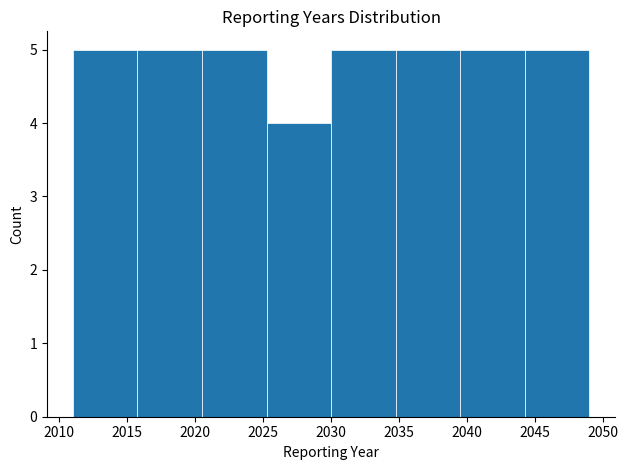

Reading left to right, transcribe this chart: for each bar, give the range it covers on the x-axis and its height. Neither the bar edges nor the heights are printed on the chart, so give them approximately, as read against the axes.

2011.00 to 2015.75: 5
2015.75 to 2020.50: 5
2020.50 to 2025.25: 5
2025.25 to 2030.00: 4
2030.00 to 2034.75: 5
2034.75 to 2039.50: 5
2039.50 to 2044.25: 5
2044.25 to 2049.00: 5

####

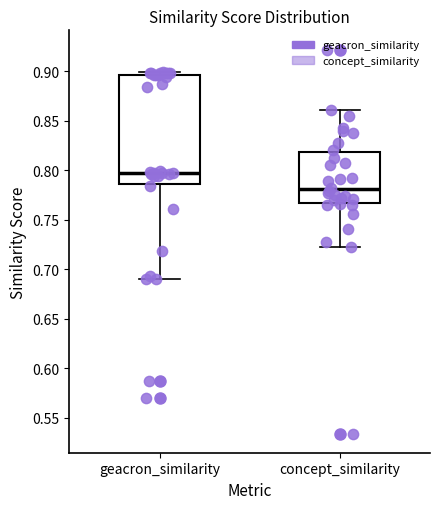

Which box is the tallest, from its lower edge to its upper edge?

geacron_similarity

####

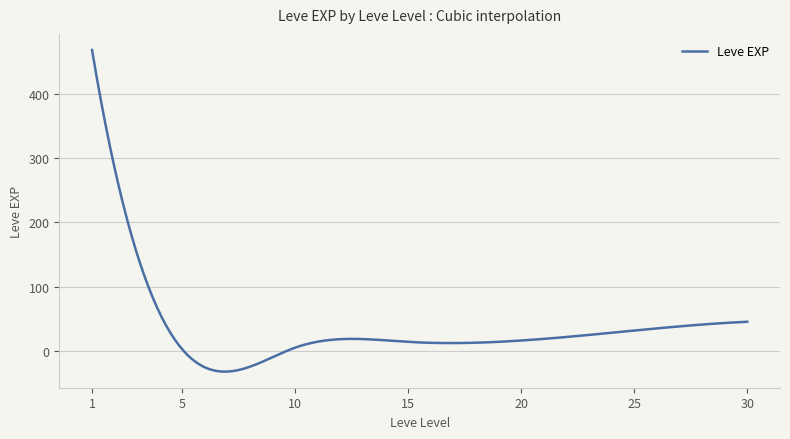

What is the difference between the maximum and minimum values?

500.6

####

__What you need to do__: Count the lines of the material above that contain the word "axes", and reply with that number alone.

__Result of the exercise__: 1